Sono una docente di uno storico liceo di Reggio Calabria. In questo difficile anno di pandemia, io e tutti i miei colleghi abbiamo fatto del nostro meglio per adattarci alle circostanze che l’eccezionalità della situazione richiedeva: continui cambi di orario, modifiche alla programmazione, uso di nuovi strumenti e metodologie, diverse modalità di verifica. Lo abbiamo fatto senza perdere mai l’entusiasmo, nella consapevolezza del ruolo insostituibile che la scuola svolge nella società e nella costruzione del futuro dei nostri giovani. Sempre con la speranza di intravvedere, quanto prima, la luce in fondo al tunnel.
Oggi, dopo un anno in cui ho duramente messo alla prova me stessa, come tutti gli altri docenti delle scuole di ogni ordine e grado, che ogni giorno lottano per continuare a svolgere la loro professione tra mille difficoltà, mi sento profondamente delusa nell’apprendere che si stia provvedendo a vaccinare, docenti universitari e psicologi, lasciando in coda i docenti delle scuole, anche quelle maestre che quotidianamente mettono a rischio la propria salute. Perché, diciamolo apertamente, come si può pensare di mantenere il distanziamento con dei bambini?

★ ★ ★ ★ ★

▶ **Cosa farai**:
**A.** Riporta dal brano sulla scuola durante la pandemia il tratto che va da "Sono una docente" fino a "fondo al tunnel.".
**B.** Indica se le seguenti affermazioni concordano con il brano sulla scuola durante la pandemia. Per ciascuna rispondi sì o no e cita tra virgolette le parole del brano che lo stabiliscono.
(i) L'autrice insegna in un liceo di Reggio Calabria.
(ii) Nel corso dell'anno di pandemia i docenti hanno perso l'entusiasmo.
(iii) La vaccinazione dei docenti universitari e degli psicologi viene prima di quella dei docenti delle scuole.
**C.** Prosegui il brano sulla scuola durante la pandemia a partire dal punto in cui si interrompe.

(Contenuto trascritto delle pagine)
★ ★ ★ ★ ★

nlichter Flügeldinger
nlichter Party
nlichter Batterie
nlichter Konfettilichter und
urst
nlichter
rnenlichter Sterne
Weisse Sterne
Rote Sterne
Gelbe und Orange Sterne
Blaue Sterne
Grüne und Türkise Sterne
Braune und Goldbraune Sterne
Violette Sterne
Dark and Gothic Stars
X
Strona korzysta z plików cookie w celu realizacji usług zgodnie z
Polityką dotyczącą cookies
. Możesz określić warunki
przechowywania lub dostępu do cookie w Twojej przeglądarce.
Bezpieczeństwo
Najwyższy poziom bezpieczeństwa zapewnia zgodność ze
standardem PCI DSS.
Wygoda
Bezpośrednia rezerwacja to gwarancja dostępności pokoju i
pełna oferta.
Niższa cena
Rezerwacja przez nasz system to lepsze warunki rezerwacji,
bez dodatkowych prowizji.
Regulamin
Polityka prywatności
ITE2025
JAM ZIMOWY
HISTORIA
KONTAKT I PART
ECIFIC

★ ★ ★ ★ ★

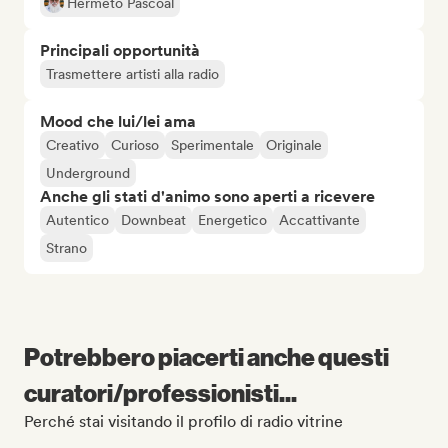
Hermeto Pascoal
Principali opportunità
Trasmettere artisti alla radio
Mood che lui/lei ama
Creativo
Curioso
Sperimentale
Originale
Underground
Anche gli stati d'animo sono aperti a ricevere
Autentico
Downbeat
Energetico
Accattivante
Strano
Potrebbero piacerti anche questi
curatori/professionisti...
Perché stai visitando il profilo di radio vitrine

★ ★ ★ ★ ★

▶ **Risposte scritte**:
**A.**
Sono una docente di uno storico liceo di Reggio Calabria. In questo difficile anno di pandemia, io e tutti i miei colleghi abbiamo fatto del nostro meglio per adattarci alle circostanze che l’eccezionalità della situazione richiedeva: continui cambi di orario, modifiche alla programmazione, uso di nuovi strumenti e metodologie, diverse modalità di verifica. Lo abbiamo fatto senza perdere mai l’entusiasmo, nella consapevolezza del ruolo insostituibile che la scuola svolge nella società e nella costruzione del futuro dei nostri giovani. Sempre con la speranza di intravvedere, quanto prima, la luce in fondo al tunnel.

**B.**
(i) Sì: "Sono una docente di uno storico liceo di Reggio Calabria."
(ii) No: "Lo abbiamo fatto senza perdere mai l’entusiasmo"
(iii) Sì: "si stia provvedendo a vaccinare, docenti universitari e psicologi, lasciando in coda i docenti delle scuole"

**C.**
Purtroppo, in un’Italia democratica, in cui l’inclusione sembra sia diventato argomento di dibattito su tutti i fronti, mi sembra che i veri esclusi, i veri emarginati, siano sempre i docenti. Sì, perché è evidente che le caste, la piramide sociale che pensavamo non facessero più parte delle democrazie occidentali, sono sovrastrutture che condizionano ancora il nostro pensiero e, conseguentemente, la nostre vita.
In questa lotta tra poveri, in cui i vaccini non sono sufficienti per tutti, sono ancora una volta i più ricchi a vincere.